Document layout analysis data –
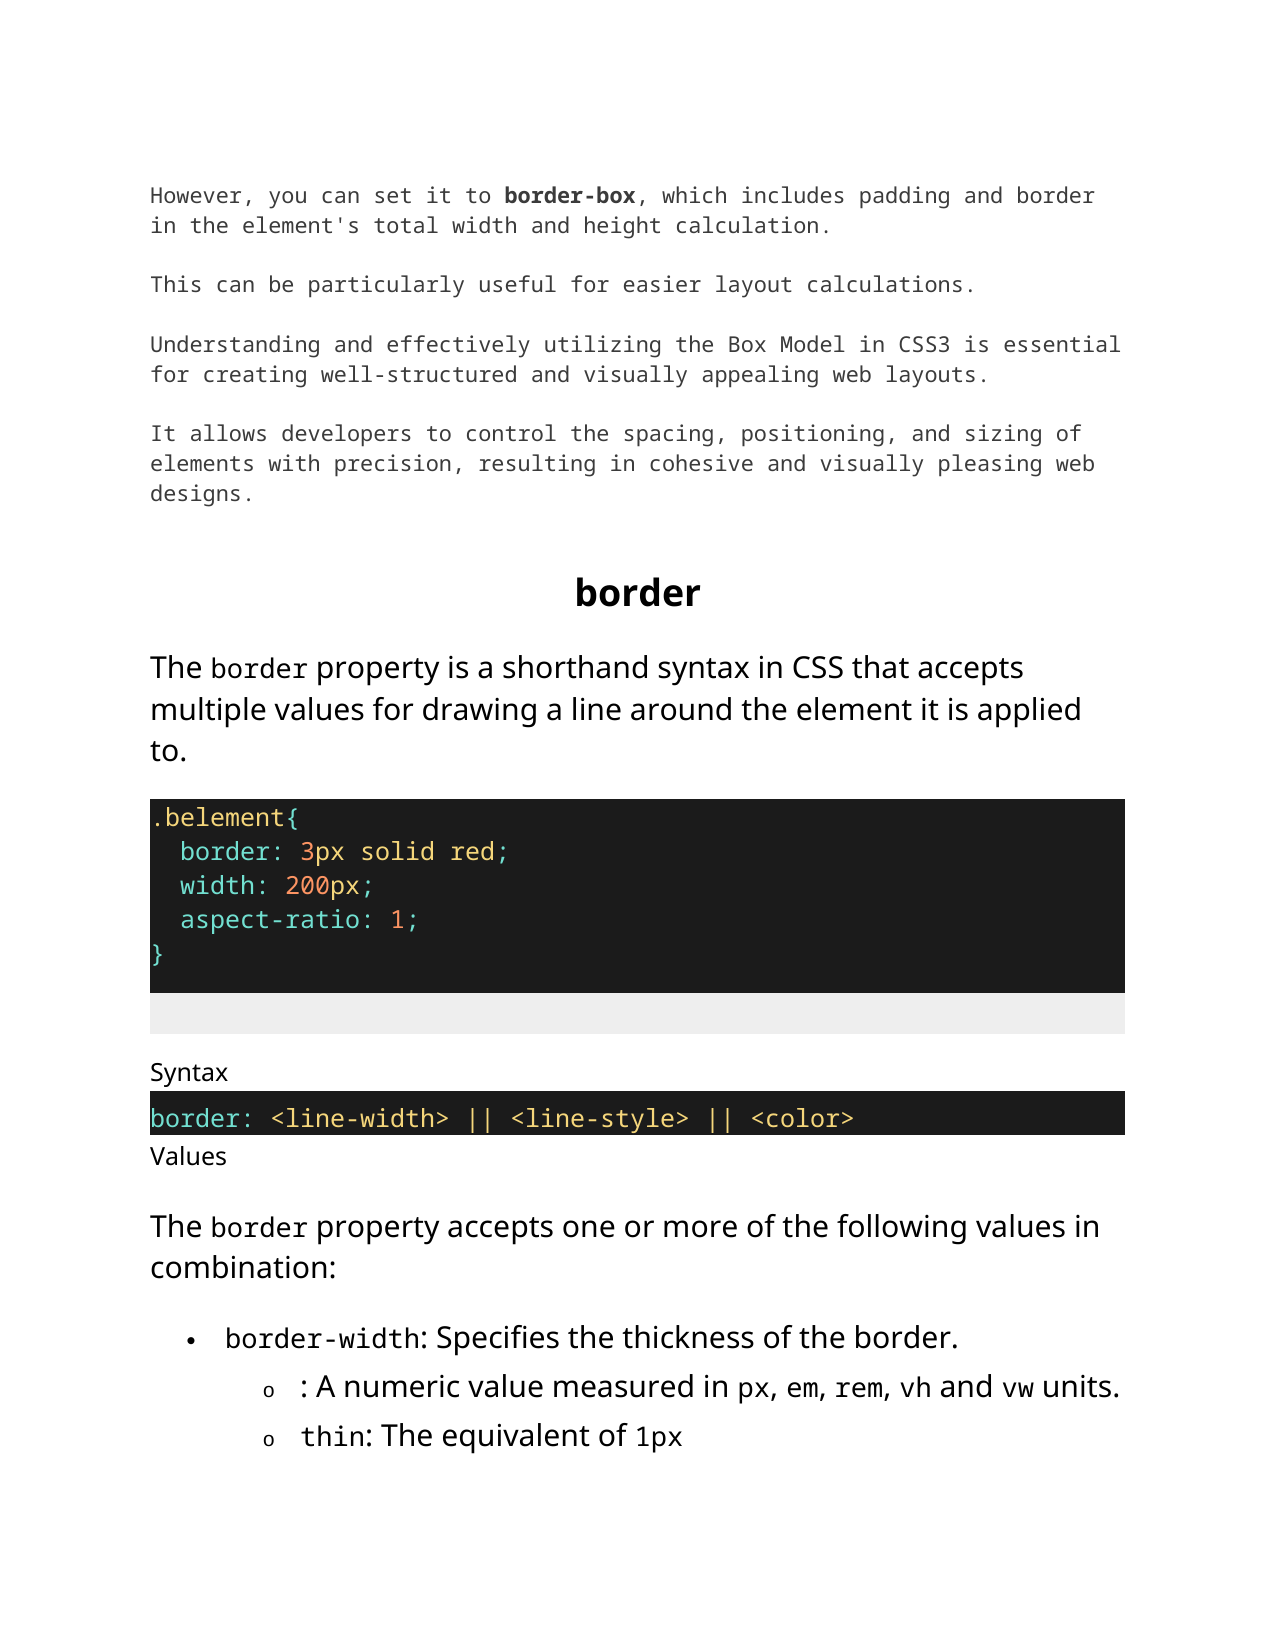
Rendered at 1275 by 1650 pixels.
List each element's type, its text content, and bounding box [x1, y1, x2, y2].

text It allows developers to control the spacing, positioning, and sizing of elements with precision, resulting in cohesive and visually pleasing web designs. [150, 418, 1125, 507]
text The border property accepts one or more of the following values in combination: [150, 1205, 1125, 1287]
text } [150, 936, 1125, 969]
text This can be particularly useful for easier layout calculations. [150, 269, 1125, 299]
subtitle Syntax [150, 1054, 1125, 1088]
text border: <line-width> || <line-style> || <color> [150, 1091, 1125, 1135]
list border-width: Specifies the thickness of the border. [187, 1316, 1125, 1357]
text aspect-ratio: 1; [150, 901, 1125, 936]
text However, you can set it to border-box, which includes padding and border in the element's total width and height calculation. [150, 180, 1125, 239]
text Understanding and effectively utilizing the Box Model in CSS3 is essential for creating well-structured and visually appealing web layouts. [150, 329, 1125, 388]
text border: 3px solid red; [150, 833, 1125, 867]
text The border property is a shorthand syntax in CSS that accepts multiple values for drawing a line around the element it is applied to. [150, 647, 1125, 770]
list thin: The equivalent of 1px [262, 1414, 1125, 1455]
text .belement{ [150, 799, 1125, 833]
text width: 200px; [150, 867, 1125, 901]
text border [150, 566, 1125, 617]
list : A numeric value measured in px, em, rem, vh and vw units. [262, 1365, 1125, 1406]
subtitle Values [150, 1139, 1125, 1173]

Aim of the exercise – Print the entries above exactly, leaving pictures out.

Expected answer –
Rendered at 1275 by 1650 pixels.
List each element's type, its text content, and bounding box [x1, y1, x2, y2].

text It allows developers to control the spacing, positioning, and sizing of elements with precision, resulting in cohesive and visually pleasing web designs. [150, 418, 1125, 507]
text The border property accepts one or more of the following values in combination: [150, 1205, 1125, 1287]
text } [150, 936, 1125, 969]
text This can be particularly useful for easier layout calculations. [150, 269, 1125, 299]
subtitle Syntax [150, 1054, 1125, 1088]
text border: <line-width> || <line-style> || <color> [150, 1091, 1125, 1135]
list border-width: Specifies the thickness of the border. [187, 1316, 1125, 1357]
text aspect-ratio: 1; [150, 901, 1125, 936]
text However, you can set it to border-box, which includes padding and border in the element's total width and height calculation. [150, 180, 1125, 239]
text Understanding and effectively utilizing the Box Model in CSS3 is essential for creating well-structured and visually appealing web layouts. [150, 329, 1125, 388]
text border: 3px solid red; [150, 833, 1125, 867]
text The border property is a shorthand syntax in CSS that accepts multiple values for drawing a line around the element it is applied to. [150, 647, 1125, 770]
list thin: The equivalent of 1px [262, 1414, 1125, 1455]
text .belement{ [150, 799, 1125, 833]
text width: 200px; [150, 867, 1125, 901]
text border [150, 566, 1125, 617]
list : A numeric value measured in px, em, rem, vh and vw units. [262, 1365, 1125, 1406]
subtitle Values [150, 1139, 1125, 1173]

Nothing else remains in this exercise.